This repository contains experiments for the paper
Bayesian Deep Learning and a Probabilistic Perspective of Generalization
by Andrew Gordon Wilson and Pavel Izmailov.
In the paper, we present a probabilistic perspective for reasoning about model construction and generalization, and consider Bayesian deep learning in this context.
- We show that deep ensembles provide a compelling mechanism for approximate Bayesian inference, and argue that one should think about Bayesian deep learning more from the perspective of integration, rather than simple Monte Carlo, or obtaining precise samples from a posterior.
- We propose MultiSWA and MultiSWAG, which improve over deep ensembles by marginalizing the posterior within multiple basins of attraction.
- We investigate the function-space distribution implied by a Gaussian distribution over weights from multiple different perspectives, considering for example the induced correlation structure across data instances.
- We discuss temperature scaling in Bayesian deep learning.

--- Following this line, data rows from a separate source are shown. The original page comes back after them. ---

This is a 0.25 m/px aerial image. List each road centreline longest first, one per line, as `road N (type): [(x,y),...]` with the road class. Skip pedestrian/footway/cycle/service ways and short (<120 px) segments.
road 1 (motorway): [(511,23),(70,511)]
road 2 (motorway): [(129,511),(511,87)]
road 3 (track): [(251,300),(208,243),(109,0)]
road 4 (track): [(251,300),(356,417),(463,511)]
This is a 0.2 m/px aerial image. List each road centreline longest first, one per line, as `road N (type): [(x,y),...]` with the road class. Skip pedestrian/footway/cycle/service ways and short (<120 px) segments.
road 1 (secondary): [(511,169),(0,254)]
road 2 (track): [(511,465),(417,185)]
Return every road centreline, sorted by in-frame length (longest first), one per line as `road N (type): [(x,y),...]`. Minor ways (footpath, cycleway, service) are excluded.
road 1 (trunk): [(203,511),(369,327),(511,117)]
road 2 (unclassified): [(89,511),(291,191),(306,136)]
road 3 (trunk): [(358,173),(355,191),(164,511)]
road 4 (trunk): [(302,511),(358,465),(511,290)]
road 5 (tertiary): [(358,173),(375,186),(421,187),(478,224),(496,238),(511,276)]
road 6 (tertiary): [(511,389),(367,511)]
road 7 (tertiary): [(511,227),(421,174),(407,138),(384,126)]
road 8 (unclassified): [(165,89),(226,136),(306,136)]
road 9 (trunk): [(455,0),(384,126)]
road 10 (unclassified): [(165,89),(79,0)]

- We show that results in deep learning that have been presented as mysterious, requiring us to rethink generalization, can naturally be understood from a probabilistic perspective, and can also be reproduced by other models, such as Gaussian processes.
- We argue that while Bayesian neural networks can fit randomly labelled images (which we believe to be a a desirable property), the prior assigns higher mass to structured datasets representative of the problems we want to solve; we discuss this behaviour from a probabilistic perspective and show that Gaussian processes have similar properties.
In this repository we provide code for reproducing results in the paper.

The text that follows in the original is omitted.